WHAT IS BEING ASKED -
Convert the stretch from the start of the records through the line containing "La instalación en Paraguay de las plataformas" into a Markdown table with the columns Row and Text. Give each line its own numbered row and leave out blank lines.

RECORDS SUPPLIED -
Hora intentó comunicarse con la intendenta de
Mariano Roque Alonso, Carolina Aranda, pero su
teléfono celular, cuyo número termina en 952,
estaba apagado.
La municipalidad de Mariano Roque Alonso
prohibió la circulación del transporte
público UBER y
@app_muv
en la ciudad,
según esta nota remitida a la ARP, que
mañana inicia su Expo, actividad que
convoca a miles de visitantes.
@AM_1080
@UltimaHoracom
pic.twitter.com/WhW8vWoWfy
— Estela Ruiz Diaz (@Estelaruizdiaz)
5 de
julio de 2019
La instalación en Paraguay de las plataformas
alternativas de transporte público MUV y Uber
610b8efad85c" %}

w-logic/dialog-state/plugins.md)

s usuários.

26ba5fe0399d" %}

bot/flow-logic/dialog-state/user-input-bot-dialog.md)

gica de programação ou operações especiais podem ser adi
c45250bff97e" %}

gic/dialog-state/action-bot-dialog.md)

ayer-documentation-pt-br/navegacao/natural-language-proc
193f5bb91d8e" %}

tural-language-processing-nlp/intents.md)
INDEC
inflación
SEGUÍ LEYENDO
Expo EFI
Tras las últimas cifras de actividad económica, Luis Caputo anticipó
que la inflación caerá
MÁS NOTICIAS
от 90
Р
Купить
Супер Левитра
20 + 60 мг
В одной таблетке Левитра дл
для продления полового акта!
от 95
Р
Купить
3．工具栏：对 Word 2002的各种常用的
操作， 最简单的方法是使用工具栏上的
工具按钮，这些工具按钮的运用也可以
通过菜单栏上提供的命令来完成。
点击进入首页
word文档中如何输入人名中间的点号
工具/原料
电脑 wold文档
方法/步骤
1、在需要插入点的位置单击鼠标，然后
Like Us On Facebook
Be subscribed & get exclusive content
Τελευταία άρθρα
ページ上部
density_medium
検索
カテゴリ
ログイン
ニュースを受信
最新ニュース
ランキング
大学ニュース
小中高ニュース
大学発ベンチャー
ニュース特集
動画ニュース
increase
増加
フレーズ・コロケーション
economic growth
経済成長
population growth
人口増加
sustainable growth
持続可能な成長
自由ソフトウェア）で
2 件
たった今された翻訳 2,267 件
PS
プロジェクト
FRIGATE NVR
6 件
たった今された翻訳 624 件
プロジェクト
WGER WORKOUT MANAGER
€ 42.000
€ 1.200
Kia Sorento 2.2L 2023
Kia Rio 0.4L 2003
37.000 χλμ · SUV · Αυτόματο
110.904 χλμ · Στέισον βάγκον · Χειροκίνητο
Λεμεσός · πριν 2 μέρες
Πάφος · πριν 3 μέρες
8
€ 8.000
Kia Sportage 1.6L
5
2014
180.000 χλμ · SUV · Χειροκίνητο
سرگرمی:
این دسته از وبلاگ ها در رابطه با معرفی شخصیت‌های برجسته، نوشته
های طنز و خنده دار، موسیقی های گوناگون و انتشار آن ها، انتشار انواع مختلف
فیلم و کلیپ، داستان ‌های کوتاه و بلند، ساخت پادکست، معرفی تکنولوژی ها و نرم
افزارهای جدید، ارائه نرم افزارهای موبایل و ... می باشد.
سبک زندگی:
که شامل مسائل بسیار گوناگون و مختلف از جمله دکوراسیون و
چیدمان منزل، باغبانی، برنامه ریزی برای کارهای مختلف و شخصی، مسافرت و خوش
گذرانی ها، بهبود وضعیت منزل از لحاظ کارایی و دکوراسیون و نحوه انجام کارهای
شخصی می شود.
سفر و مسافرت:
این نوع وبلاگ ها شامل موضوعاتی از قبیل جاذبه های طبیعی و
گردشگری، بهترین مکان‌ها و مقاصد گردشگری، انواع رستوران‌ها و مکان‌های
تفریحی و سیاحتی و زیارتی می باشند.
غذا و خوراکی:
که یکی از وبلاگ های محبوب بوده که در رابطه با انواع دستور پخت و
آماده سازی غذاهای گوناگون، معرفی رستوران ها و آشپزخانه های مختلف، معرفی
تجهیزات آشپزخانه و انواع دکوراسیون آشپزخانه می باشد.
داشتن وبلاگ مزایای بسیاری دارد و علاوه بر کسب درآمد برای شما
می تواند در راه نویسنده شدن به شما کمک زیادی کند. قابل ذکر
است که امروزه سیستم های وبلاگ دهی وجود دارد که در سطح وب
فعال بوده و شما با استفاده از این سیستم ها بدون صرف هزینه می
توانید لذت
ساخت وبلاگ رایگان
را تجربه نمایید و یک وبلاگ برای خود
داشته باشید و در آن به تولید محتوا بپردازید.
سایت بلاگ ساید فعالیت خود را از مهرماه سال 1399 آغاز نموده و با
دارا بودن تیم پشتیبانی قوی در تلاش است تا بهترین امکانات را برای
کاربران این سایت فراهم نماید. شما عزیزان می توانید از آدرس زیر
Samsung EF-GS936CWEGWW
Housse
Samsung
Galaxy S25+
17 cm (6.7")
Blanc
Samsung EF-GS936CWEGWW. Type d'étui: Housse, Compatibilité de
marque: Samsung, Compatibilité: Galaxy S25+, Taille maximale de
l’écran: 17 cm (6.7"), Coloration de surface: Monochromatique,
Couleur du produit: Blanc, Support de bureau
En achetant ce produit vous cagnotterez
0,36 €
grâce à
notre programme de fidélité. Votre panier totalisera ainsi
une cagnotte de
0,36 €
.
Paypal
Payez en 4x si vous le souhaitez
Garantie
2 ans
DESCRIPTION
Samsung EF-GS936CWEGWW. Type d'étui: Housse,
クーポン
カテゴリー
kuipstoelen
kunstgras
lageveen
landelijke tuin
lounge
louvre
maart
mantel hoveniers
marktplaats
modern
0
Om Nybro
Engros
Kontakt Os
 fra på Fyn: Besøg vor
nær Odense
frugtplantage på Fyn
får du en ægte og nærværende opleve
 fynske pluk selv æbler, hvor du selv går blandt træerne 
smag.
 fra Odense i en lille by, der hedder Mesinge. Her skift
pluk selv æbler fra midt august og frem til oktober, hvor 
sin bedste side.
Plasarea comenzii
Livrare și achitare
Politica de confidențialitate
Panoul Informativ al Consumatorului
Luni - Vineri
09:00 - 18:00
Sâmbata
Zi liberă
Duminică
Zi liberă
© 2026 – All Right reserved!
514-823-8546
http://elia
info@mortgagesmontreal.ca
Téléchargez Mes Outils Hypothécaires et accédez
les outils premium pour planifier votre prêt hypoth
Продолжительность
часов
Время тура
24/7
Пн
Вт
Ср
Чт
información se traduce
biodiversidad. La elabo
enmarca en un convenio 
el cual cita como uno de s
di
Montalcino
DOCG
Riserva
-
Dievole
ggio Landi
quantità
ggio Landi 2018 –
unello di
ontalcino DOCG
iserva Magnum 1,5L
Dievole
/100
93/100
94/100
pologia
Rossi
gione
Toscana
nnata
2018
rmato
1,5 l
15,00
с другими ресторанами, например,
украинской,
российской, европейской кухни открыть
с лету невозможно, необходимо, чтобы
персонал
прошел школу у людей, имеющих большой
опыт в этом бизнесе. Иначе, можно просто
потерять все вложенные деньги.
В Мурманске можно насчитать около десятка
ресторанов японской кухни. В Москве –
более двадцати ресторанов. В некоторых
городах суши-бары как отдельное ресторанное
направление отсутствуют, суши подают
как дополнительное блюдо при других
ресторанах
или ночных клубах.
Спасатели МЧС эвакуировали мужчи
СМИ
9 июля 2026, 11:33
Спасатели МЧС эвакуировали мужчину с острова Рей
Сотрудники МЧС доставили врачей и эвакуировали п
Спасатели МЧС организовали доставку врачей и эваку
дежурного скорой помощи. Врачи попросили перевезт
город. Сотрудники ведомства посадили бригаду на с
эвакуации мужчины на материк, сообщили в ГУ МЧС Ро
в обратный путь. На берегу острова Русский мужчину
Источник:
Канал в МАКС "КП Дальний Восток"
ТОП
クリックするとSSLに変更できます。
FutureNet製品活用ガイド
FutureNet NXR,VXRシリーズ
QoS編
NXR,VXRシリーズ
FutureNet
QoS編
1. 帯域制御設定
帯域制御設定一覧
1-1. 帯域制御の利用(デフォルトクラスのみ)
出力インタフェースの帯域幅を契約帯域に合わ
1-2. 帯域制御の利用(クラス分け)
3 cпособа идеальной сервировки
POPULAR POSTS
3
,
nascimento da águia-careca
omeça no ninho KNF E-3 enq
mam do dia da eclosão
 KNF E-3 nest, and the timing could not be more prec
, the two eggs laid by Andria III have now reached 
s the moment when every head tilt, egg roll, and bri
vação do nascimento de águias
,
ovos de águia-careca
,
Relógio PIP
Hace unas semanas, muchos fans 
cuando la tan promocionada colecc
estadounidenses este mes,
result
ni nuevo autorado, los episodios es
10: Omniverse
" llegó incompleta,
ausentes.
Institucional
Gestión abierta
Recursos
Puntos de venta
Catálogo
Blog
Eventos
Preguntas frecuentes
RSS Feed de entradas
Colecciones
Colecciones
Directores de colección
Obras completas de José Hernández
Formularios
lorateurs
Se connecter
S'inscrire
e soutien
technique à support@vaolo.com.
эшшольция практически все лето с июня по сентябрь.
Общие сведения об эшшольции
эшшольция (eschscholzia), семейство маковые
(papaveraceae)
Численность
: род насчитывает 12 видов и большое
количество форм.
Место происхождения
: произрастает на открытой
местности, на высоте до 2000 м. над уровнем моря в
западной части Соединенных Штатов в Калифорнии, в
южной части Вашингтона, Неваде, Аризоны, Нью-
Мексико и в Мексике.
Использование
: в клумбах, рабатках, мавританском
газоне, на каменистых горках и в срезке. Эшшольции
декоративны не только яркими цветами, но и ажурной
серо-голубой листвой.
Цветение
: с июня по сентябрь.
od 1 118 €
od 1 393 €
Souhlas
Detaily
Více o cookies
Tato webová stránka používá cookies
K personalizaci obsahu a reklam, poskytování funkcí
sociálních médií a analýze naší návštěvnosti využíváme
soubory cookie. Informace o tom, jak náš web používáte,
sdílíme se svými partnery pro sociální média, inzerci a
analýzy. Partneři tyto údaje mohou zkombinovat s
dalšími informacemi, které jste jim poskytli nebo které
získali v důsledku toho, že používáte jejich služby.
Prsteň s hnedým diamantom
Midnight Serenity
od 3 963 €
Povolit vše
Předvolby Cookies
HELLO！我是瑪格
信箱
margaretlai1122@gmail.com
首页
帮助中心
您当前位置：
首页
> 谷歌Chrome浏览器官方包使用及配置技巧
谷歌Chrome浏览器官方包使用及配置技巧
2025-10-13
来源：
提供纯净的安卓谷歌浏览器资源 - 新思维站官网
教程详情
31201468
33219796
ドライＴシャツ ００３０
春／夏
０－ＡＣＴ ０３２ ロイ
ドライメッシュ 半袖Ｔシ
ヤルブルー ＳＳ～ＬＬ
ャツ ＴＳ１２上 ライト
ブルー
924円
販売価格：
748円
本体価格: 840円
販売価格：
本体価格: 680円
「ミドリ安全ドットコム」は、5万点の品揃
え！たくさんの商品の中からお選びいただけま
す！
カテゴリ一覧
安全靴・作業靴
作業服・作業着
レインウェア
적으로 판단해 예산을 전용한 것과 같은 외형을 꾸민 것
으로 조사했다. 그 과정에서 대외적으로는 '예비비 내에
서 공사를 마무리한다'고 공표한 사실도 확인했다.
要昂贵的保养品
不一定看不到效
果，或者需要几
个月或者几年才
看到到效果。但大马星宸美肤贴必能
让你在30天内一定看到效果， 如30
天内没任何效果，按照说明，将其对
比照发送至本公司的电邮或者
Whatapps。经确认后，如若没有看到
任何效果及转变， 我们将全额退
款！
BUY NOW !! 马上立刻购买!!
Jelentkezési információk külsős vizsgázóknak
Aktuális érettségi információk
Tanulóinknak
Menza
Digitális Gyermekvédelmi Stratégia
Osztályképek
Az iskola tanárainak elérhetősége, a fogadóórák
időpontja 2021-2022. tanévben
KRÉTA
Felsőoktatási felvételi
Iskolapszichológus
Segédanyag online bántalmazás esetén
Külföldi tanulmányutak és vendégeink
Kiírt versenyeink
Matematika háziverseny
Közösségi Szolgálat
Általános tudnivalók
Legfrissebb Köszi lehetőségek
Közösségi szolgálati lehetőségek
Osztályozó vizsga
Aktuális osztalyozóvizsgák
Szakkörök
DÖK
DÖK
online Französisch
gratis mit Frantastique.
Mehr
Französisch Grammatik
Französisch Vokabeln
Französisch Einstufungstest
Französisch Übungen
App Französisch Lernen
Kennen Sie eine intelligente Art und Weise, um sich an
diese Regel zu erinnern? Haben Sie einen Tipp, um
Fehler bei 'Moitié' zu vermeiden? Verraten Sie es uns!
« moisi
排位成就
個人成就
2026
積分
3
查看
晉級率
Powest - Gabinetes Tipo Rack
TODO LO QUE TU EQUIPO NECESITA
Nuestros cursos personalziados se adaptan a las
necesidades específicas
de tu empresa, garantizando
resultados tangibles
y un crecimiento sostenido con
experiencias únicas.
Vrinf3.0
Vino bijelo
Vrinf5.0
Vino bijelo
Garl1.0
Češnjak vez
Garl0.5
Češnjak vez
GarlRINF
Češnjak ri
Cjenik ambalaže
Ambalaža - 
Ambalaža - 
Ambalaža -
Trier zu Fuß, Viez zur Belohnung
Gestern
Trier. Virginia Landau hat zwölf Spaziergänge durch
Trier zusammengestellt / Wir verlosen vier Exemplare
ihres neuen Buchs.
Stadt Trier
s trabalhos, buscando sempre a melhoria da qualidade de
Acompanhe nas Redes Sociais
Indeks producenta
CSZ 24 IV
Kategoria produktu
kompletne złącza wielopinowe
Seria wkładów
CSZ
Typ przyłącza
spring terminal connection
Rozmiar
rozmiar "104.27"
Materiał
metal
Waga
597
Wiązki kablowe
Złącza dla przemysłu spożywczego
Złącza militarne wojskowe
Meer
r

EXERCISE RESPONSE -
| Row | Text |
|---|---|
| 1 | Hora intentó comunicarse con la intendenta de |
| 2 | Mariano Roque Alonso, Carolina Aranda, pero su |
| 3 | teléfono celular, cuyo número termina en 952, |
| 4 | estaba apagado. |
| 5 | La municipalidad de Mariano Roque Alonso |
| 6 | prohibió la circulación del transporte |
| 7 | público UBER y |
| 8 | @app_muv |
| 9 | en la ciudad, |
| 10 | según esta nota remitida a la ARP, que |
| 11 | mañana inicia su Expo, actividad que |
| 12 | convoca a miles de visitantes. |
| 13 | @AM_1080 |
| 14 | @UltimaHoracom |
| 15 | pic.twitter.com/WhW8vWoWfy |
| 16 | — Estela Ruiz Diaz (@Estelaruizdiaz) |
| 17 | 5 de |
| 18 | julio de 2019 |
| 19 | La instalación en Paraguay de las plataformas |